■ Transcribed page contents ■
_____
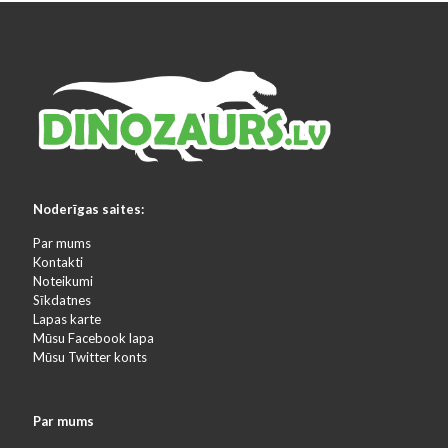
Noderīgas saites:
Par mums
Kontakti
Noteikumi
Sīkdatnes
Lapas karte
Mūsu Facebook lapa
Mūsu Twitter konts
Par mums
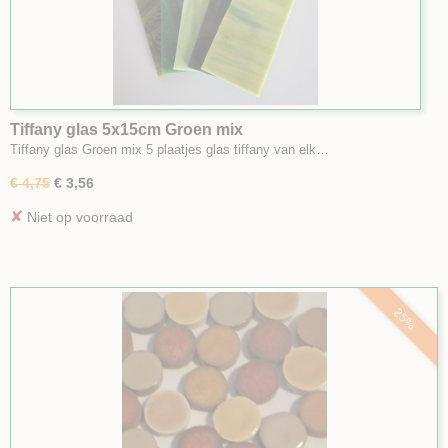
Tiffany glas 5x15cm Groen mix
Tiffany glas Groen mix 5 plaatjes glas tiffany van elk…
€ 4,75
€ 3,56
✘
Niet op voorraad
25%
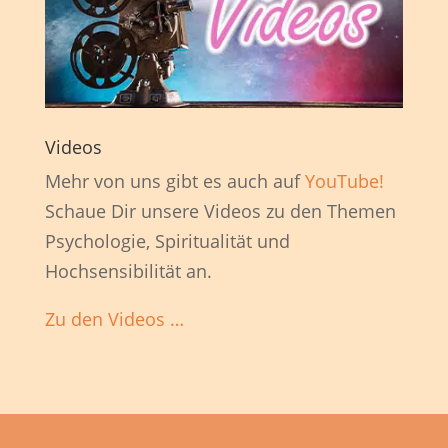
Videos
Mehr von uns gibt es auch auf
YouTube!
Schaue Dir unsere Videos zu den Themen
Psychologie, Spiritualität und
Hochsensibilität an.
Zu den Videos …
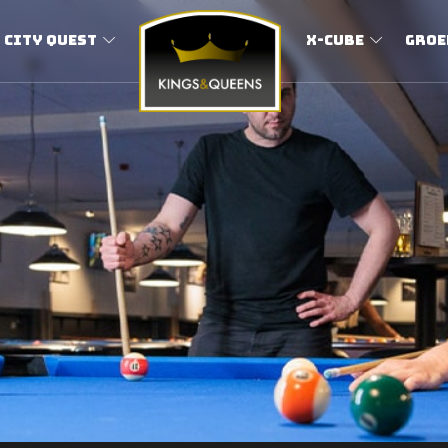
City Quest
X-Cube
Groe
Sportsbar
&
leisure
activiteiten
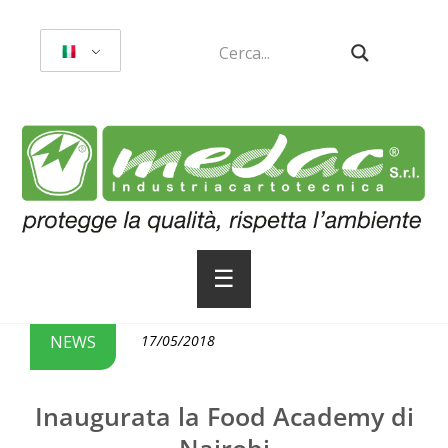
☰
NEWS
17/05/2018
Inaugurata la Food Academy di
Nairobi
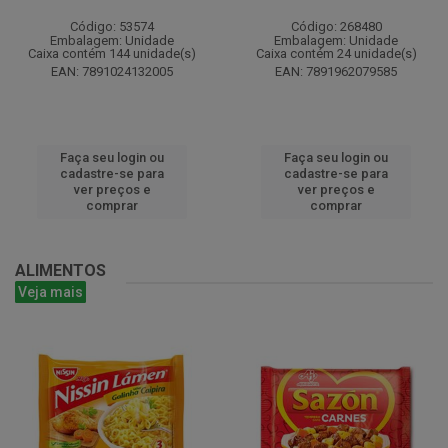
Código: 53574
Código: 268480
Embalagem: Unidade
Embalagem: Unidade
Caixa contém 144 unidade(s)
Caixa contém 24 unidade(s)
EAN: 7891024132005
EAN: 7891962079585
Faça seu login ou
Faça seu login ou
cadastre-se para
cadastre-se para
ver preços e
ver preços e
comprar
comprar
ALIMENTOS
Veja mais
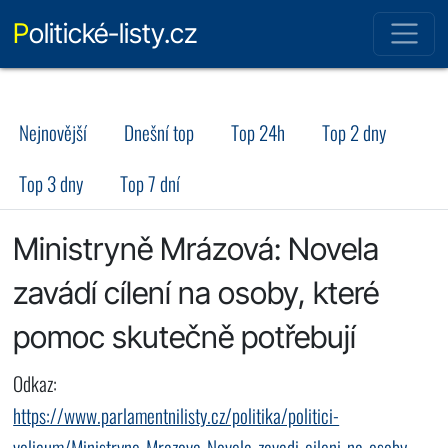
Politické-listy.cz
Nejnovější
Dnešní top
Top 24h
Top 2 dny
Top 3 dny
Top 7 dní
Ministryně Mrázová: Novela
zavádí cílení na osoby, které
pomoc skutečně potřebují
Odkaz:
https://www.parlamentnilisty.cz/politika/politici-
volicum/Ministryne-Mrazova-Novela-zavadi-cileni-na-osoby-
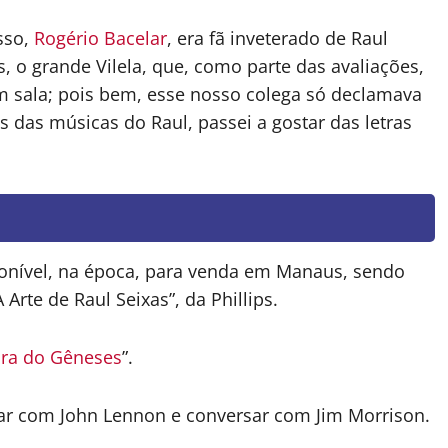
sso,
Rogério Bacelar
, era fã inveterado de Raul
, o grande Vilela, que, como parte das avaliações,
 sala; pois bem, esse nosso colega só declamava
s das músicas do Raul, passei a gostar das letras
ponível, na época, para venda em Manaus, sendo
Arte de Raul Seixas”, da Phillips.
ra do Gêneses
”.
tar com John Lennon e conversar com Jim Morrison.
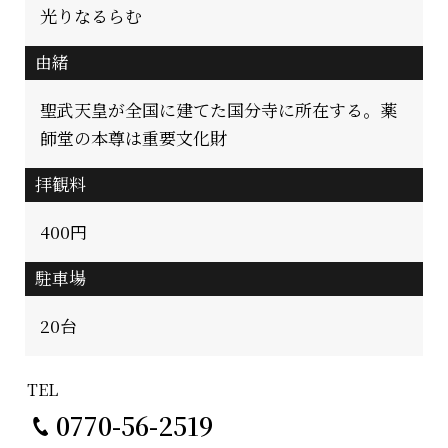
光りなるらむ
由緒
聖武天皇が全国に建てた国分寺に所在する。薬
師堂の本尊は重要文化財
拝観料
400円
駐車場
20台
TEL
0770-56-2519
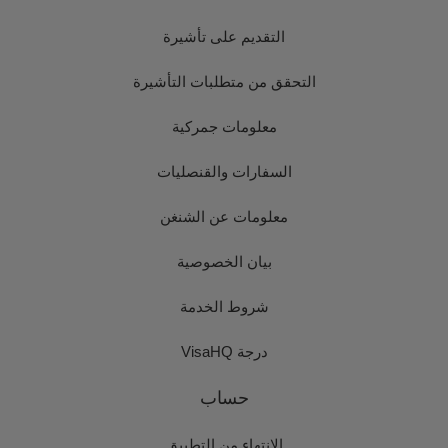
التقديم على تأشيرة
التحقق من متطلبات التأشيرة
معلومات جمركية
السفارات والقنصليات
معلومات عن الشنغن
بيان الخصوصية
شروط الخدمة
درجة VisaHQ
حساب
الانتهاء من التطبيق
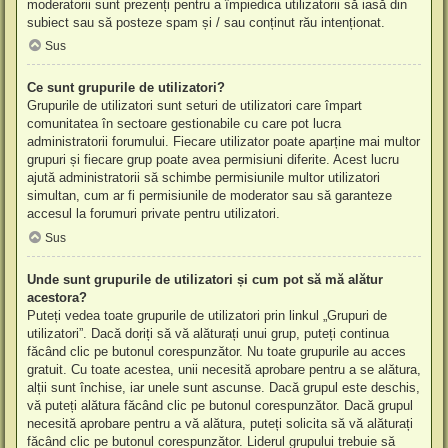
moderatorii sunt prezenți pentru a împiedica utilizatorii să iasă din
subiect sau să posteze spam și / sau conținut rău intenționat.
Sus
Ce sunt grupurile de utilizatori?
Grupurile de utilizatori sunt seturi de utilizatori care împart
comunitatea în sectoare gestionabile cu care pot lucra
administratorii forumului. Fiecare utilizator poate aparține mai multor
grupuri și fiecare grup poate avea permisiuni diferite. Acest lucru
ajută administratorii să schimbe permisiunile multor utilizatori
simultan, cum ar fi permisiunile de moderator sau să garanteze
accesul la forumuri private pentru utilizatori.
Sus
Unde sunt grupurile de utilizatori și cum pot să mă alătur
acestora?
Puteți vedea toate grupurile de utilizatori prin linkul „Grupuri de
utilizatori”. Dacă doriți să vă alăturați unui grup, puteți continua
făcând clic pe butonul corespunzător. Nu toate grupurile au acces
gratuit. Cu toate acestea, unii necesită aprobare pentru a se alătura,
alții sunt închise, iar unele sunt ascunse. Dacă grupul este deschis,
vă puteți alătura făcând clic pe butonul corespunzător. Dacă grupul
necesită aprobare pentru a vă alătura, puteți solicita să vă alăturați
făcând clic pe butonul corespunzător. Liderul grupului trebuie să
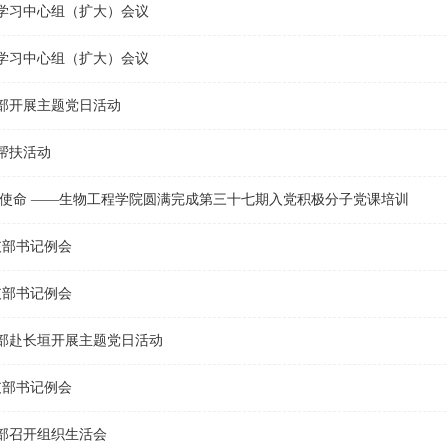
学习中心组（扩大）会议
学习中心组（扩大）会议
部开展主题党日活动
帮扶活动
担使命 ——生物工程学院圆满完成第三十七期入党积极分子党课培训
支部书记例会
支部书记例会
部赴长垣开展主题党日活动
支部书记例会
部召开组织生活会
_____
■ EXERCISE AIM ■
Please, without any pictures, retype the records exactly as they appear.

■ REPLY TO THE EXERCISE ■
Noderīgas saites:
Par mums
Kontakti
Noteikumi
Sīkdatnes
Lapas karte
Mūsu Facebook lapa
Mūsu Twitter konts
Par mums
Tiffany glas 5x15cm Groen mix
Tiffany glas Groen mix 5 plaatjes glas tiffany van elk…
€ 4,75
€ 3,56
✘
Niet op voorraad
25%
Videos
Mehr von uns gibt es auch auf
YouTube!
Schaue Dir unsere Videos zu den Themen
Psychologie, Spiritualität und
Hochsensibilität an.
Zu den Videos …
City Quest
X-Cube
Groe
Sportsbar
&
leisure
activiteiten
☰
NEWS
17/05/2018
Inaugurata la Food Academy di
Nairobi
Código: 53574
Código: 268480
Embalagem: Unidade
Embalagem: Unidade
Caixa contém 144 unidade(s)
Caixa contém 24 unidade(s)
EAN: 7891024132005
EAN: 7891962079585
Faça seu login ou
Faça seu login ou
cadastre-se para
cadastre-se para
ver preços e
ver preços e
comprar
comprar
ALIMENTOS
Veja mais
Politické-listy.cz
Nejnovější
Dnešní top
Top 24h
Top 2 dny
Top 3 dny
Top 7 dní
Ministryně Mrázová: Novela
zavádí cílení na osoby, které
pomoc skutečně potřebují
Odkaz:
https://www.parlamentnilisty.cz/politika/politici-
volicum/Ministryne-Mrazova-Novela-zavadi-cileni-na-osoby-
sso,
Rogério Bacelar
, era fã inveterado de Raul
, o grande Vilela, que, como parte das avaliações,
 sala; pois bem, esse nosso colega só declamava
s das músicas do Raul, passei a gostar das letras
ponível, na época, para venda em Manaus, sendo
Arte de Raul Seixas”, da Phillips.
ra do Gêneses
”.
tar com John Lennon e conversar com Jim Morrison.
光りなるらむ
由緒
聖武天皇が全国に建てた国分寺に所在する。薬
師堂の本尊は重要文化財
拝観料
400円
駐車場
20台
TEL
0770-56-2519
التقديم على تأشيرة
التحقق من متطلبات التأشيرة
معلومات جمركية
السفارات والقنصليات
معلومات عن الشنغن
بيان الخصوصية
شروط الخدمة
درجة VisaHQ
حساب
الانتهاء من التطبيق
moderatorii sunt prezenți pentru a împiedica utilizatorii să iasă din
subiect sau să posteze spam și / sau conținut rău intenționat.
Sus
Ce sunt grupurile de utilizatori?
Grupurile de utilizatori sunt seturi de utilizatori care împart
comunitatea în sectoare gestionabile cu care pot lucra
administratorii forumului. Fiecare utilizator poate aparține mai multor
grupuri și fiecare grup poate avea permisiuni diferite. Acest lucru
ajută administratorii să schimbe permisiunile multor utilizatori
simultan, cum ar fi permisiunile de moderator sau să garanteze
accesul la forumuri private pentru utilizatori.
Sus
Unde sunt grupurile de utilizatori și cum pot să mă alătur
acestora?
Puteți vedea toate grupurile de utilizatori prin linkul „Grupuri de
utilizatori”. Dacă doriți să vă alăturați unui grup, puteți continua
făcând clic pe butonul corespunzător. Nu toate grupurile au acces
gratuit. Cu toate acestea, unii necesită aprobare pentru a se alătura,
alții sunt închise, iar unele sunt ascunse. Dacă grupul este deschis,
vă puteți alătura făcând clic pe butonul corespunzător. Dacă grupul
necesită aprobare pentru a vă alătura, puteți solicita să vă alăturați
făcând clic pe butonul corespunzător. Liderul grupului trebuie să
学习中心组（扩大）会议
学习中心组（扩大）会议
部开展主题党日活动
帮扶活动
担使命 ——生物工程学院圆满完成第三十七期入党积极分子党课培训
支部书记例会
支部书记例会
部赴长垣开展主题党日活动
支部书记例会
部召开组织生活会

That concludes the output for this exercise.